----- DATA
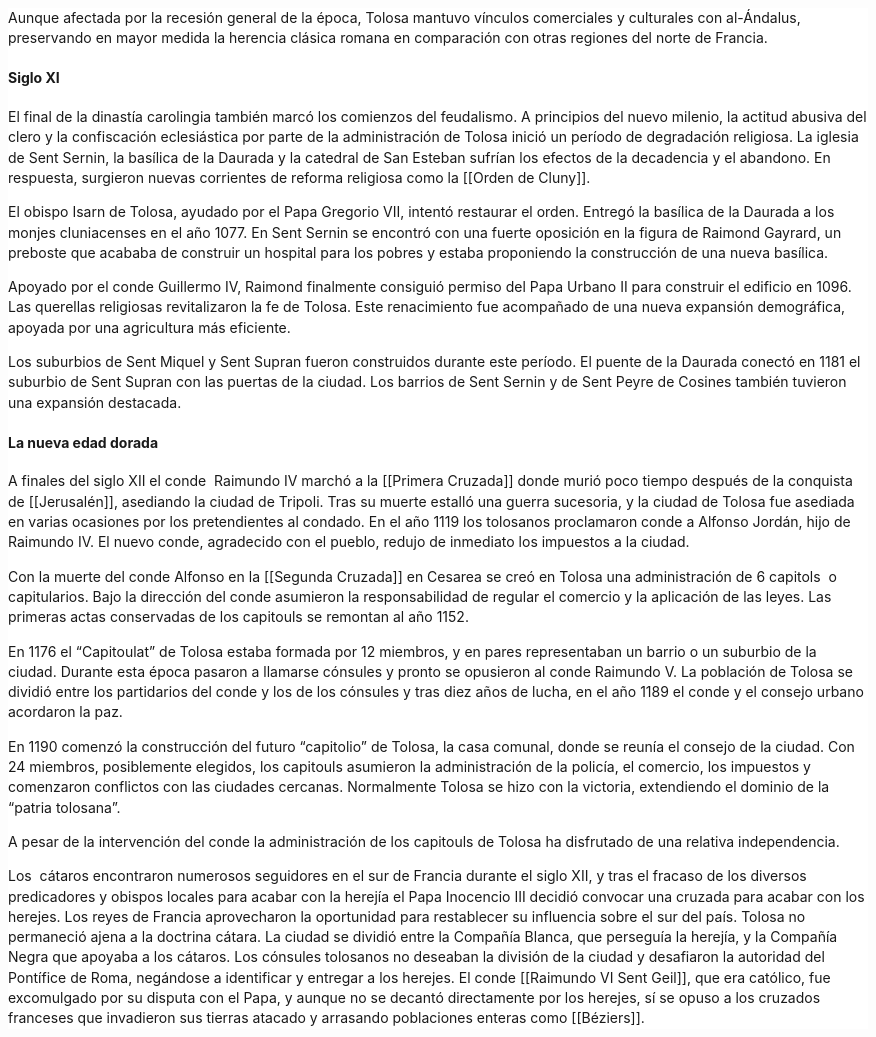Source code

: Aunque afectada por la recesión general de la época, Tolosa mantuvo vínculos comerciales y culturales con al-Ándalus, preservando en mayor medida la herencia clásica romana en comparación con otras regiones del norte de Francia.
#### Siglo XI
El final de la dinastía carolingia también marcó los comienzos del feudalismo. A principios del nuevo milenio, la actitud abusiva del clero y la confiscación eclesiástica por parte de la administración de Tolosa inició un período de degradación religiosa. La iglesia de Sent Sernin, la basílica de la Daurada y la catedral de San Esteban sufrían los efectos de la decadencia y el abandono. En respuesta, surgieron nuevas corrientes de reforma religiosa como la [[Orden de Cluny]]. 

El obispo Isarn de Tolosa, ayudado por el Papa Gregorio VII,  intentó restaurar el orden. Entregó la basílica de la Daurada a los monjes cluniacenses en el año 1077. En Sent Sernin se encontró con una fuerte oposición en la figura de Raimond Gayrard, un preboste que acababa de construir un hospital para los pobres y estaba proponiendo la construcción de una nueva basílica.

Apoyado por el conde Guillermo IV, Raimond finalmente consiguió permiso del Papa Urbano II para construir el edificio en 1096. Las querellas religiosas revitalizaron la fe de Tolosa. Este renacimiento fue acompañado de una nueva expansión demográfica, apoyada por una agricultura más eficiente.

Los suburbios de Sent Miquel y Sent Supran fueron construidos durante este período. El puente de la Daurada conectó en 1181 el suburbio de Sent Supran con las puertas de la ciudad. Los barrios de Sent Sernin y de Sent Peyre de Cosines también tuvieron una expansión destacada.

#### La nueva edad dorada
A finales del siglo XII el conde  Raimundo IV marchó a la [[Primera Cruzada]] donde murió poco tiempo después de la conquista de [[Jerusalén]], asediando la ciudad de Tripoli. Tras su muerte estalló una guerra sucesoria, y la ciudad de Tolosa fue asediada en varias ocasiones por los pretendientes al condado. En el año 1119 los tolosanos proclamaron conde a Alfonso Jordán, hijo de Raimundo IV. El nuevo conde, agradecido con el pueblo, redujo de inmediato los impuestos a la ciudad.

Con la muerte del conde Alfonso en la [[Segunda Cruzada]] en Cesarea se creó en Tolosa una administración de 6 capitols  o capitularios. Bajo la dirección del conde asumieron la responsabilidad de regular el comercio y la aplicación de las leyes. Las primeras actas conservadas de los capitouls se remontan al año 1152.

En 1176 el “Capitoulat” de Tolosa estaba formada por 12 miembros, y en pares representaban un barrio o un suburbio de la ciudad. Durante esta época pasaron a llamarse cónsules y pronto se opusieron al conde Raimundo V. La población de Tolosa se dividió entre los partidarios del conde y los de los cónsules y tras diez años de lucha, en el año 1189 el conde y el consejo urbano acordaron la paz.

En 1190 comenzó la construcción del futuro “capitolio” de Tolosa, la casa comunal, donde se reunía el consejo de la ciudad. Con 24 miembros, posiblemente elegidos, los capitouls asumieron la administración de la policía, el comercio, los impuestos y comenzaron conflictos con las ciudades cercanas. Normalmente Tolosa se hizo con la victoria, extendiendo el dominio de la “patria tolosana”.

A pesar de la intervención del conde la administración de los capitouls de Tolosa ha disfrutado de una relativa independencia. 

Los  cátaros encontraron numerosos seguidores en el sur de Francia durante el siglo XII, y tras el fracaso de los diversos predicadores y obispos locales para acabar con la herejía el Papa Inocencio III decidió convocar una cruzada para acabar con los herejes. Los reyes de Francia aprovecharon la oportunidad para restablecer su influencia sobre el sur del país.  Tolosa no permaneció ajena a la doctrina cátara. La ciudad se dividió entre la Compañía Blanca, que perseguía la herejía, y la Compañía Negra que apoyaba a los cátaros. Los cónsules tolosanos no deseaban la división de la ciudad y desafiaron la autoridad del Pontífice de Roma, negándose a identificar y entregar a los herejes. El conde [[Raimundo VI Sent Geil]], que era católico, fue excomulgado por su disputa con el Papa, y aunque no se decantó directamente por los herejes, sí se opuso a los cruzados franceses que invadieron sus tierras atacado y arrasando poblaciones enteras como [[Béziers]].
----------
Look above for the line containing "Los suburbios de". Output from there through the line containing "A finales del", exactly and inclusively.

- [TASK RESULT]:
Los suburbios de Sent Miquel y Sent Supran fueron construidos durante este período. El puente de la Daurada conectó en 1181 el suburbio de Sent Supran con las puertas de la ciudad. Los barrios de Sent Sernin y de Sent Peyre de Cosines también tuvieron una expansión destacada.

#### La nueva edad dorada
A finales del siglo XII el conde  Raimundo IV marchó a la [[Primera Cruzada]] donde murió poco tiempo después de la conquista de [[Jerusalén]], asediando la ciudad de Tripoli. Tras su muerte estalló una guerra sucesoria, y la ciudad de Tolosa fue asediada en varias ocasiones por los pretendientes al condado. En el año 1119 los tolosanos proclamaron conde a Alfonso Jordán, hijo de Raimundo IV. El nuevo conde, agradecido con el pueblo, redujo de inmediato los impuestos a la ciudad.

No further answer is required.